Ese interrogante provocó un deterioro en las expectativas sobre sus beneficios futuros. De acuerdo con Bloomberg Intelligence, las previsiones de crecimiento de ganancias para las "Siete Magníficas" durante el próximo año descendieron del 21,4% al 18,9% en apenas tres meses.

En sentido inverso, las estimaciones para los fabricantes de semiconductores fueron revisadas al alza desde 34,3% hasta 48,5%, reflejando el optimismo del mercado respecto del negocio de infraestructura para inteligencia artificial.

Incluso Nvidia, considerada hasta hace pocos meses el principal símbolo de la revolución de la inteligencia artificial, dejó de liderar el sector. La compañía acumula una suba cercana al 5% en 2026 y figura entre las acciones con peor desempeño dentro del índice de semiconductores, muy por detrás de empresas especializadas en memoria y almacenamiento.

El comportamiento de Microsoft también refleja el cambio de humor del mercado. Sus acciones sufrieron fuertes caídas durante junio ante la preocupación por el elevado nivel de inversión destinado al desarrollo de inteligencia artificial y las dudas sobre la velocidad con la que podrá monetizar esos desembolsos.

¿Una rotación definitiva?

En Wall Street todavía no existe consenso sobre si este cambio llegó para quedarse. Desde JPMorgan consideran que, con el tiempo, las grandes tecnológicas volverán a capturar una mayor parte del valor generado por la inteligencia artificial, a medida que logren transformar sus inversiones en mayores ingresos y beneficios.

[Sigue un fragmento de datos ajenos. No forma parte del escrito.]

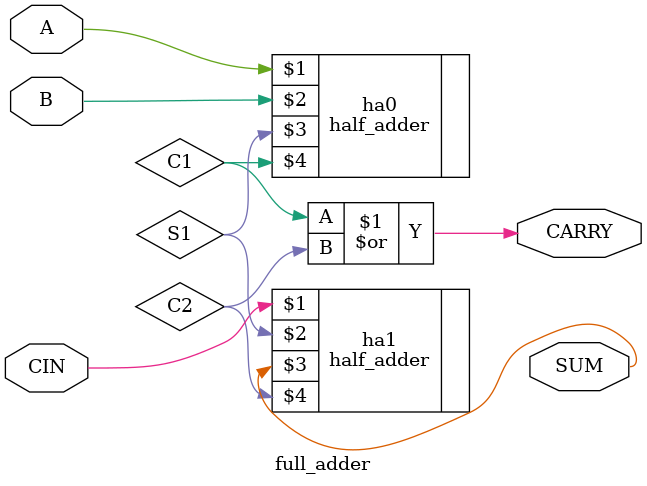
<source format=v>
`timescale 1ns / 1ps

module full_adder(
    input A,
    input B,
    input CIN,
    output SUM,
    output CARRY
    );

    wire S1,C1,C2;

half_adder ha0(A,B,S1,C1);
half_adder ha1(CIN,S1,SUM,C2);

assign CARRY = C1 | C2 ;

endmodule
</source>
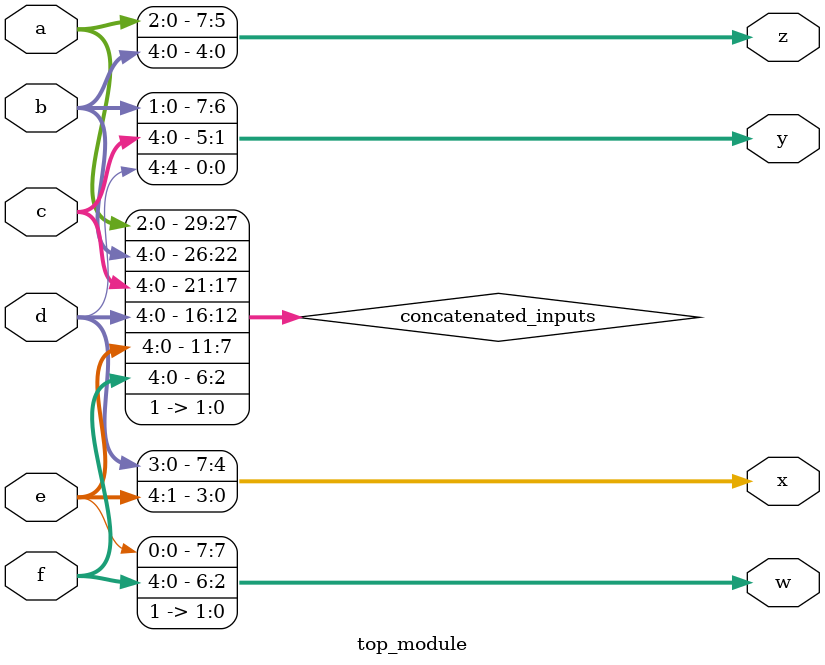
<source format=sv>
module top_module (
    input [4:0] a,
    input [4:0] b,
    input [4:0] c,
    input [4:0] d,
    input [4:0] e,
    input [4:0] f,
    output [7:0] w,
    output [7:0] x,
    output [7:0] y,
    output [7:0] z
);

wire [29:0] concatenated_inputs;

assign concatenated_inputs = {a, b, c, d, e, f, 2'b11};

assign w = concatenated_inputs[7:0];
assign x = concatenated_inputs[15:8];
assign y = concatenated_inputs[23:16];
assign z = concatenated_inputs[29:22];

endmodule

</source>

Morgan Stanley también cree que la brecha entre los fabricantes de chips y las Big Tech terminará reduciéndose, ya que una diferencia de rendimientos tan marcada resulta difícil de sostener en el tiempo.

Sin embargo, mientras las ganancias esperadas continúen revisándose al alza para las compañías de semiconductores y a la baja para las grandes tecnológicas, la preferencia de los inversores parece seguir inclinándose hacia quienes proveen la infraestructura que alimenta la nueva ola de inteligencia artificial, más que hacia quienes hoy realizan las mayores inversiones para desarrollarla.